Mortgage Rates Decline in September: What to Expect This October?

Explore the latest mortgage and refinance rates. After falling below 6% last month, will mortgage rates remain stable throughout October 2024?

Mortgage Rates Decline in September: What to Expect This October?

As we enter October 2024, mortgage rates are currently around 6%, based on Zillow data. September saw a significant dip in rates, with the average 30-year mortgage rate falling to 5.74%, a decrease of 31 basis points from August. This marked the fifth consecutive month of declining rates, raising questions about whether this trend will continue into October.

Despite the recent drop, experts suggest that mortgage rates may not see substantial changes this month unless there are shifts in the economic landscape. The labor market remains robust, but any unexpected downturn could potentially lead to further reductions in mortgage rates.

For those considering purchasing a home, now might be an opportune time. According to Realtor.com, this week is particularly favorable for buyers, with a healthy inventory of homes available and reduced competition. This seasonal advantage could save buyers approximately $14,000 compared to peak prices observed during the summer.

Utilize our free mortgage calculator to understand how current rates could affect your monthly payments. By experimenting with various rates and loan terms, you can gain insight into the total cost of your mortgage over its duration.

Currently, the average 30-year fixed-rate mortgage remains the most popular choice among homebuyers. This loan type allows borrowers to repay their mortgage over 30 years at a fixed interest rate, providing stability in monthly payments. However, borrowers should be aware that while this option offers lower monthly payments, it typically comes with a higher interest rate compared to shorter-term loans, such as 15-year mortgages.

In September, average 15-year mortgage rates were around 5.01%. For those seeking lower overall interest costs while enjoying the predictability of fixed rates, a 15-year mortgage could be a suitable option, albeit with higher monthly payments.

Refinance rates have also seen a decline recently.

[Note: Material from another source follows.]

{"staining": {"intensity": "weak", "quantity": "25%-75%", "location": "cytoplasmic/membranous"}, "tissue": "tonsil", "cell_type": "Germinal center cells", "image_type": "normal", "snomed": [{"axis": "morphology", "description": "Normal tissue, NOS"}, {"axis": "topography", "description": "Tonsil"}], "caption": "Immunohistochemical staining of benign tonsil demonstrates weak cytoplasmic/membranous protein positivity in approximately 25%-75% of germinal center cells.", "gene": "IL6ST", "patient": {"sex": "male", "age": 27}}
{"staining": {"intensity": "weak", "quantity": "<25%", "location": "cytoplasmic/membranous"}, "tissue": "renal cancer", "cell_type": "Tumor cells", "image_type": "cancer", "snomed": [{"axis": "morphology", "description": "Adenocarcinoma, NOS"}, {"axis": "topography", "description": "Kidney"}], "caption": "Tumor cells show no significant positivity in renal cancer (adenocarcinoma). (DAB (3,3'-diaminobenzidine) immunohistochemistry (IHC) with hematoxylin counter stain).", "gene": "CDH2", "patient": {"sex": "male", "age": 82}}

Last month, the average 30-year refinance rate was 5.89%, while 15-year refinance rates hovered around 5.19%. If you're contemplating refinancing, it's essential to analyze your specific situation. Many experts recommend refinancing only if you can reduce your rate by at least one percentage point, but individual circumstances will dictate the best course of action.

To determine if refinancing is worthwhile, calculate how long it will take to recoup your closing costs through monthly savings. For instance, if refinancing costs $3,000 and saves you $200 monthly, it would take 15 months to break even.

Mortgage rates are influenced by numerous factors, including economic trends, Federal Reserve policies, and individual financial profiles. While some elements are beyond your control, improving your credit score, reducing debt, and saving for a larger down payment can help secure better rates.

The Federal Reserve has been adjusting the federal funds rate to manage economic growth and control inflation, which has recently slowed but remains above the Fed's target. Although mortgage rates are not directly tied to the federal funds rate, they often respond to investor expectations regarding Fed policies.

In September, the Fed began lowering rates for the first time in four years, which has contributed to the recent decline in mortgage rates. While rates are unlikely to return to the historic lows of 2020 and 2021, they are expected to ease further in the coming years, potentially settling around 5%.

Understanding your mortgage interest rate is crucial, as it determines your monthly payments and total borrowing costs. Over time, as you pay down your mortgage, the interest portion of your payment will decrease due to amortization, allowing more of your payment to go toward the principal.

Mortgage rates can fluctuate frequently based on economic conditions. If the economy remains stable, rates may hold steady; however, any uncertainty can lead to volatility. To secure the best rate, it's advisable to shop around and obtain quotes from multiple lenders. Experts recommend applying with at least three lenders to compare rates and terms effectively.

When evaluating mortgage offers, consider not only the interest rate but also the associated fees and overall value. Customer service and additional benefits, such as down payment assistance, can also play a significant role in your decision-making process.